Abstract

The aim was to assess the performance of the Visual Analogue Scale (VAS) in patients recruited in a clinical trial with over the counter analgesics in headache. The Thomapyrin Study showed the significant superiority of the fixed combination of acetylsalicylic acid + paracetamol + caffeine over the combination without caffeine, the single preparations, and placebo in the treatment of headache. Patients enrolled into the study were trained in the handling of the VAS by naming categories of a 6-point Verbal Rating Scale (VRS). These data were used to evaluate the level of order consistency between the VAS and VRS, to deduce cut-off points for rescaling the continuous VAS into a discrete ordinal scale using the receiver operating characteristic methodology, and to assess the test-retest performance. Approximately 75% of the patients recorded the pain intensity on the VAS in the same order as given on the VRS. However, in 12.6% of patients, the German terms 'leicht' (mild) and 'mäßig' (moderate) were mixed up regarding their order on the VAS. Substantial overlapping of the frequency distributions of the VAS assessment were found for the VRS categories mild and moderate pain as well as severe and very severe pain. Grouping of the VAS assessments into a discrete ordinal scale necessitated a non-equidistant rescaling based on the categories of the VRS. By means of analysis of the receiver operating characteristic curves, the following cut-off points were determined on a 100 mm VAS: no pain 0-2 mm, mild pain 2-17 mm, moderate pain 17-47 mm, severe pain 47-77 mm, very severe pain 77-96 mm, most severe pain imaginable 96-100 mm. Repeated assessment up to several months after the first assessment demonstrated a test-retest agreement on the VAS in 61.0-91.4% of the patients, depending on the VRS category.
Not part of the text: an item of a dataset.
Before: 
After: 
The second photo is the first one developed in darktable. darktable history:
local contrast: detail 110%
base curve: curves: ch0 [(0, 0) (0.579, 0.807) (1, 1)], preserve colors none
This study shows that the VRS categories cannot be presented in an equidistant manner on the VAS, and that contrary to previous assumptions, the pain intensity descriptors are less clear and can have different meanings in different languages. Therefore, both in the 3rd edition of the International Headache Classification (ICHD-III) and in the guidelines for clinical trials of patients with headache illnesses, rather than a 4-grade VRS, a 6-grade or higher level VRS or a VAS should be recommended, with correspondingly broadly defined anchor points.